Sidi Larbi Cherkaoui est un habitué de la compagnie, pour laquelle il a créé une version du Boléro et les sections les plus plaisantes de la chorégraphie du Casse-Noisette scénographié par Dmitri Tcherniakov que l’on retrouvera ce printemps. C’est un chorégraphe « efficace », pas trop intellectualisant, et sa revisite de l’Après-Midi d’un Faune ne fait pas exception. La partition de Claude Debussy est entrecoupée d’intermèdes contemporains orientalisants, composés par Nitin Sawhney. Un homme (Simon Le Borgne) et une femme (Clémence Gross) revenus à l’état de nature se rencontrent dans les bois : ils explorent les possibilités de l’amour physique et, ce faisant, dévoilent leur part d’animalité. Les solos d’introduction sont particulièrement réussis : Simon Le Borgne, superbe, a un don pour occuper la scène dans ce type de solo contemporain et Clémence Gross, qu’on a plus souvent vue dans des rôles de demi-soliste sur du classique, surprend dans ce registre. On retrouve certains marqueurs du chorégraphe, notamment des mouvements qui semblent empruntés aux derviches tourneurs. L’œuvre est une réussite plastique indéniable, magnifiant les corps des danseurs. On ne peut néanmoins s’empêcher de penser qu’on est bien loin de la charge érotique, de l’audace et de la transgression de l’original.

Dogs sleep

Marco Goecke propose quant à lui, pour sa première création pour la compagnie parisienne, une œuvre au titre énigmatique, Dogs Sleep. Il tire son inspiration pour cette pièce de son fidèle compagnon à quatre pattes, Gustav, un teckel qui l’accompagne partout depuis 10 ans. A quoi peut bien rêver un teckel qui perd la vue ? Cela ressemble peut-être à cette succession de scènes expressionnistes, avec un plateau plongé dans la pénombre et un plancher nappé de fumerolles blanches d’où émergent les bustes des danseurs ou un confortable divan. Si la dramaturgie de la pièce peut laisser sceptique, je me suis laissée pour ma part séduire par sa poésie, par le patchwork musical associant les Valses Nobles et Sentimentales de Ravel, les Nocturnes de Debussy et un standard du jazz chanté par Sarah Vaughan, et surtout par la puissance du langage chorégraphique de Marco Goecke avec un impressionnant travail des bras et du haut du corps.
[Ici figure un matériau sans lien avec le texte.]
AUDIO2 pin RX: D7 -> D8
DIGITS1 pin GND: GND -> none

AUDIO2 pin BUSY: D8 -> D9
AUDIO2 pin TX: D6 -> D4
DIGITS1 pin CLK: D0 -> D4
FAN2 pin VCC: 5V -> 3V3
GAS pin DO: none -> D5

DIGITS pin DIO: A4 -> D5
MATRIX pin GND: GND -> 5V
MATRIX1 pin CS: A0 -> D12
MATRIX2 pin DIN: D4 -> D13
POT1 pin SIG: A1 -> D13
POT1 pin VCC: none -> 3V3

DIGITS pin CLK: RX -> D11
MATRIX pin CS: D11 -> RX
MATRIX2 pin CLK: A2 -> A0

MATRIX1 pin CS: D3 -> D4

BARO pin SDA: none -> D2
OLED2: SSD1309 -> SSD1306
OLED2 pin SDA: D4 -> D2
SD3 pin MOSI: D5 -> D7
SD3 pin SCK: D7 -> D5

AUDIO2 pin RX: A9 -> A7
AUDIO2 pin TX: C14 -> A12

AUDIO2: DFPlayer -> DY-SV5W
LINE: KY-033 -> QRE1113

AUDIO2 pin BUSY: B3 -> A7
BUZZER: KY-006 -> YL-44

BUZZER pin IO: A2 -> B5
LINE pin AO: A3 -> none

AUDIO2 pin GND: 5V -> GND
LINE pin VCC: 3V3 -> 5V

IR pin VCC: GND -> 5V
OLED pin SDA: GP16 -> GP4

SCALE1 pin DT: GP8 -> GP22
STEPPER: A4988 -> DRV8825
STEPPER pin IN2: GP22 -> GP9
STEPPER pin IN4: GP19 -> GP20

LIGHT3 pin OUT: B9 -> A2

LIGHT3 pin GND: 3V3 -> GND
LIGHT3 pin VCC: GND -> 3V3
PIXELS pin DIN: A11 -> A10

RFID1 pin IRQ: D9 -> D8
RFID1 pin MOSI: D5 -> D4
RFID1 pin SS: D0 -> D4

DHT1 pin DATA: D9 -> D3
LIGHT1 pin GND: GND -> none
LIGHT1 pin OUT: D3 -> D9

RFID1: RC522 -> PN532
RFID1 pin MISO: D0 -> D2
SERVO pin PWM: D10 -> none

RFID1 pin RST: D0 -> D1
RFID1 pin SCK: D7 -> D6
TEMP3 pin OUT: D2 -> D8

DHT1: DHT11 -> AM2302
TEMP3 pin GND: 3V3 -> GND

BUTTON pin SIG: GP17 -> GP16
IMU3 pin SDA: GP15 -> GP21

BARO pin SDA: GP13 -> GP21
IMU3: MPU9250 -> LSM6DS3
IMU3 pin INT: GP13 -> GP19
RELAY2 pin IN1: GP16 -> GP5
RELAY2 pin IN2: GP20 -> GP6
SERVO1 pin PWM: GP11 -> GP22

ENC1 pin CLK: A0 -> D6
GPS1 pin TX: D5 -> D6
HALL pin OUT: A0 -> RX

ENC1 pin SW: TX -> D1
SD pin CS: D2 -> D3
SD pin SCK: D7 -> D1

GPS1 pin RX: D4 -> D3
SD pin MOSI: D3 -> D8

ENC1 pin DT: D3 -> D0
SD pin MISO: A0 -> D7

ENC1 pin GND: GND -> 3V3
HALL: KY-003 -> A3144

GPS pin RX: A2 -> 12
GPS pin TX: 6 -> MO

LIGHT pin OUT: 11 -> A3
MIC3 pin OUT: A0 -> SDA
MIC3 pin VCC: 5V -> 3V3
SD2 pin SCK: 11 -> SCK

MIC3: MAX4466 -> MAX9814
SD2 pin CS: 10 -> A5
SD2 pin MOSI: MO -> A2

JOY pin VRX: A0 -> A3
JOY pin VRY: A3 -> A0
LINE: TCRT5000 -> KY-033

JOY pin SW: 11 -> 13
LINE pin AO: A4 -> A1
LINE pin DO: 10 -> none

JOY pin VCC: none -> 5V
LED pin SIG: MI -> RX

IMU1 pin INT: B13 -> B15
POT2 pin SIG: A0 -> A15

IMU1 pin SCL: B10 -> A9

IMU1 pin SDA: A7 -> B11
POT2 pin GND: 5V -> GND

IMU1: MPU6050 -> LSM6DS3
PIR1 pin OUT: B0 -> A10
Parmi les 7 solistes choisis par le chorégraphe (Ludmila Pagliero, Marion Barbeau, Muriel Zusperreguy, Stéphane Bullion, Mathieu Ganio, Marc Moreau, Arthus Raveau pour cette distribution), j’ai trouvé que Marc Moreau, Arthus Raveau et Marion Barbeau ressortaient particulièrement, même si les danseurs des Ballets de Monte-Carlo semblaient plus à l’aise avec le style de Marco Goecke dans le Spectre de la Rose, découvert le vendredi précédent au Théâtre des Champs Elysées.

Les Noces

Chorégraphe de la « nouvelle vague » suédoise qui conquiert le monde, Pontus Lidberg crée pour le Ballet de l’Opéra un ballet sur un monument musical, les Noces, scènes chorégraphiques russes avec chant et musique composées par Stravinsky pour Diaghilev. Les 4 tableaux d’un mariage traditionnel russe sont ici revisités dans une chorégraphie pour 18 danseurs du corps de ballet, donnant vie à la diversité des formes du couple « moderne ». Les panneaux figurant des roses géantes à différents stades de leur vie rythment les différentes phases du couple. Sur le plan de la danse pure, il n’y a rien de vraiment palpitant, à part peut-être un Antoine Kirscher bondissant : Jerome Robbins a tout inventé dans ce registre et Benjamin Millepied a pas mal copié. Je trouve surtout que la danse ne réussit pas à s’imposer en égale de la musique, et, à partir de la moitié des 25 minutes, mon regard était plus attiré par l’orchestre et les chœurs installés dans la fosse que par les allées et venues des danseurs sur scène.

Ces trois pièces, sans atteindre les sommets de leurs modèles/inspirations et leur ambition d’un art total, sont des ajouts intéressants au répertoire contemporain de l’Opéra qui louche de plus en plus volontiers vers celui de la compagnie de référence dans ce registre, le Nederlands Dans Theater.